THE TAOISEACH and the British Prime Minister did not have their traditional bilateral meeting at the European Council due to pressure of work, according to Mr Bruton.
He said there was no significance in the fact that the traditional meeting did not take place. He had met Mr Major last week, he said, and there had not been a meeting at the summit because the programme was so full.
At his final press conference, Mr Major said that it was Sinn Fein and the IRA that were keeping Sinn Fein out of inclusive political talks, not the British government. "Everybody wishes to see a cease-fire, they wish to see a genuine ceasefire, they wish to see a cease-fire that will last.
"If Sinn Fein will deliver a genuine ceasefire that will last and enable us and the other participants in the talks to be confident that it will last, then the door to Sinn Fein entering the constitutional talks is open. The only people closing the door in Sinn Fein's face are Sian Fein and the IRA themselves. I would welcome inclusive talks but there cannot be inclusive talks with Semtex and a gun hidden under the table. Nobody is going to accept that.
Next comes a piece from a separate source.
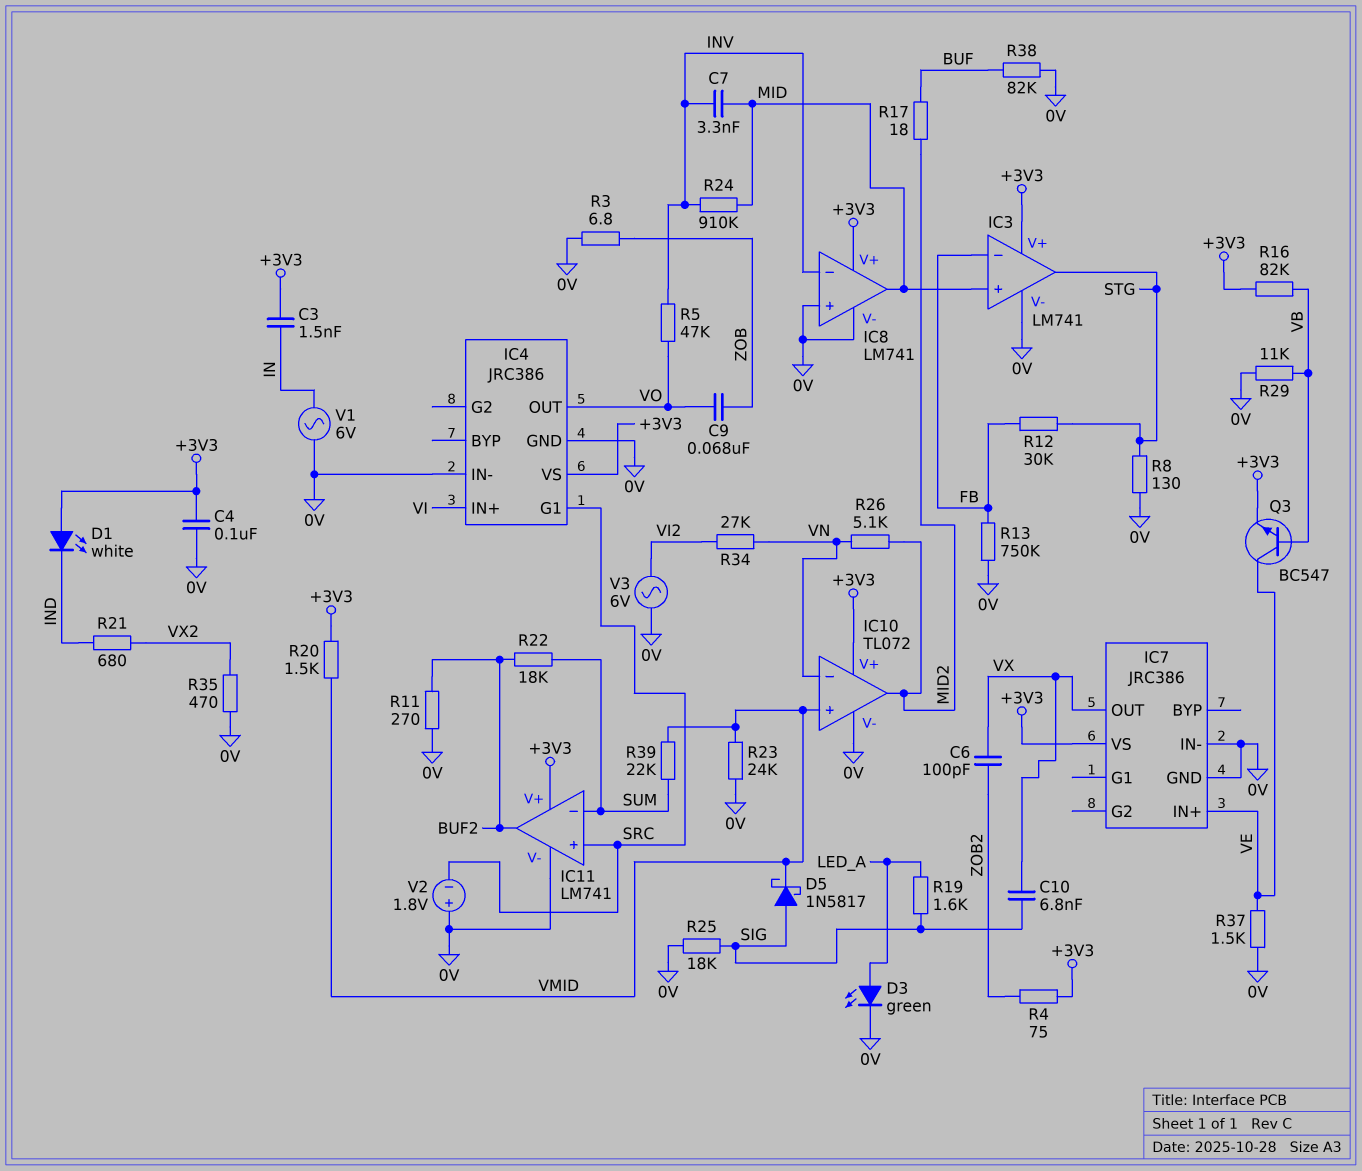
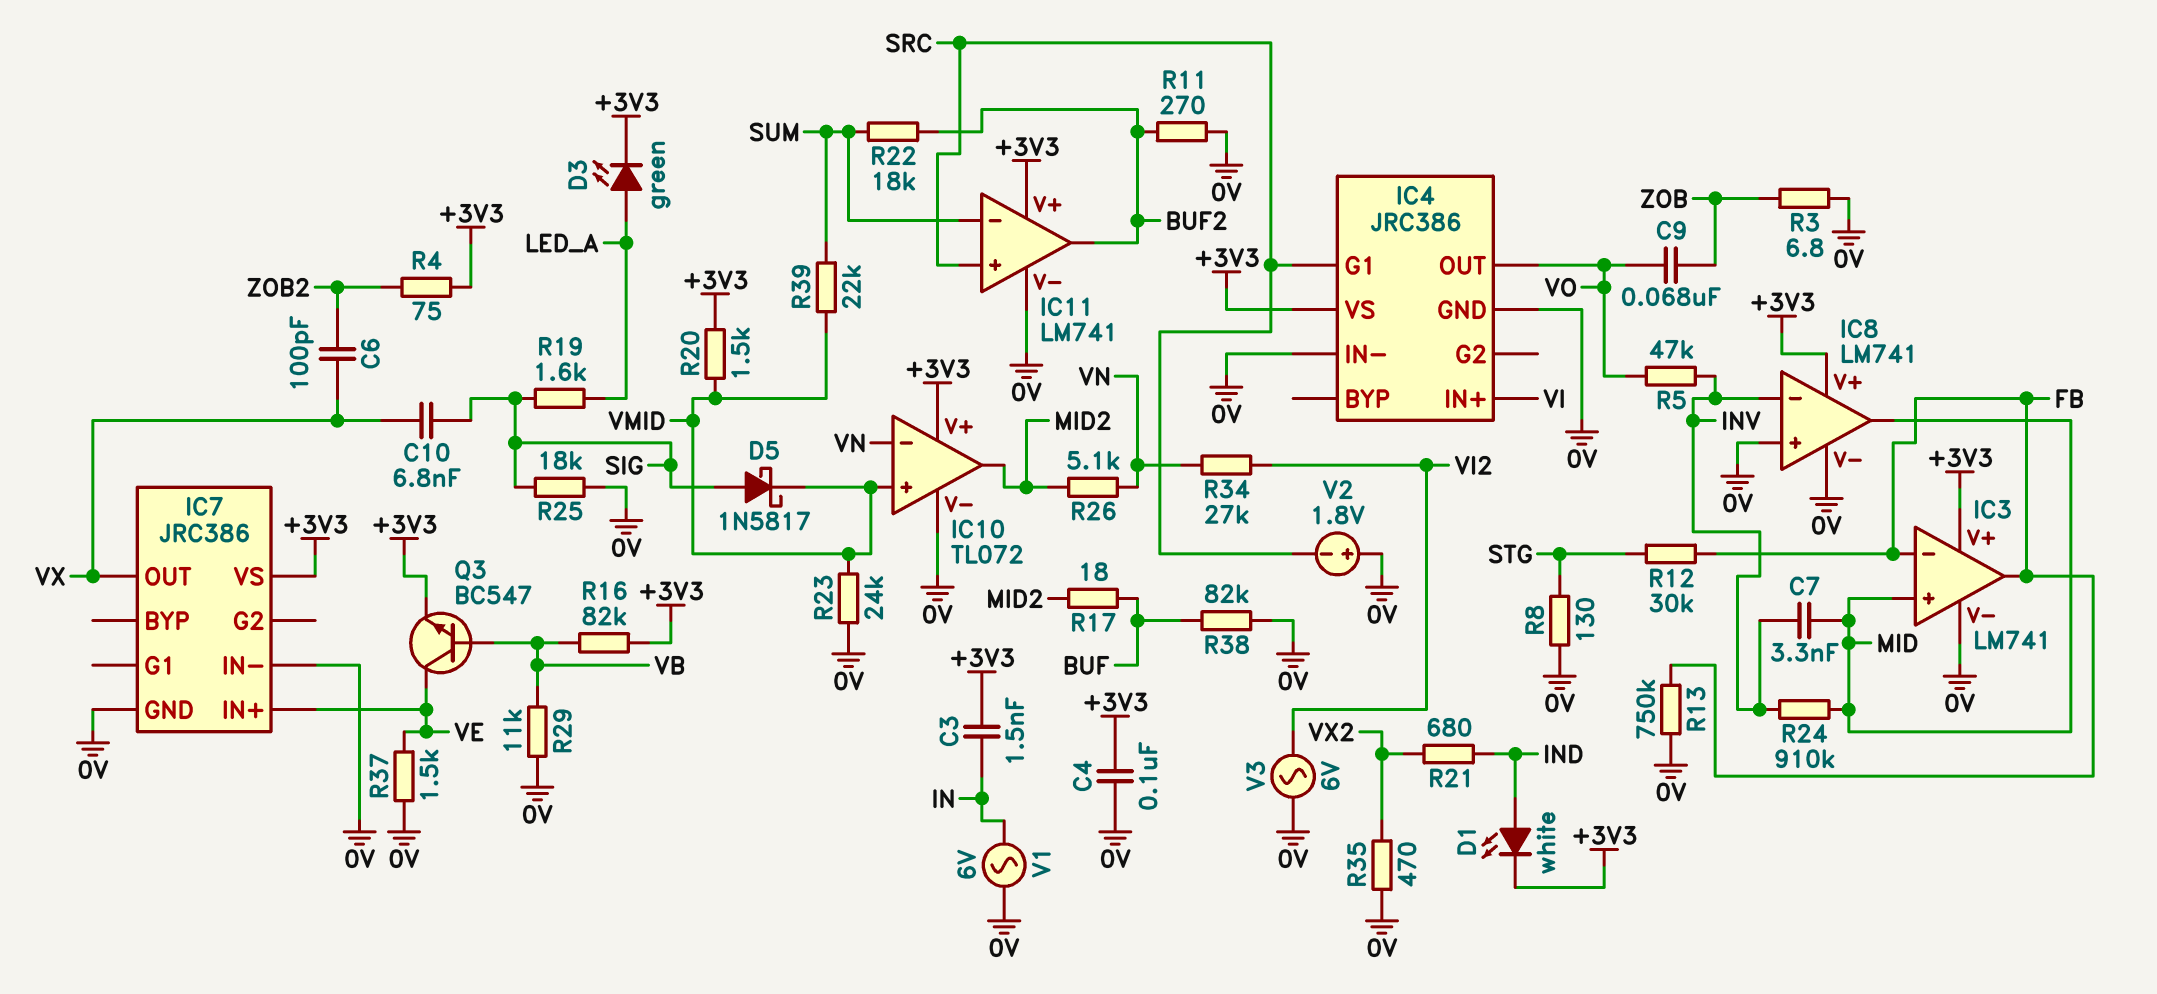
D1: LED white (A +3V3, K IND) -> LED white (A IND, K +3V3)
D3: LED green (A LED_A, K 0V) -> LED green (A LED_A, K +3V3)
IC3 pin out: STG -> FB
Once that fear is removed the talks are open for them."
Mr Major rejected a suggestion that he was not currently engaged with the issue of Northern Ireland and had "his eye off the ball" because of the difficult voting situations at Westminster.
"I find that extraordinary," he said. "I have been pretty intensively engaged in the Northern Ireland issue for the last five years and I am not going to become disattached from it.
"We could scarcely be more engaged and I don't think any British government has been as engaged and working as closely with the other constitutional parties and the Irish Government as the British government has in recent years, and that remains the circumstance."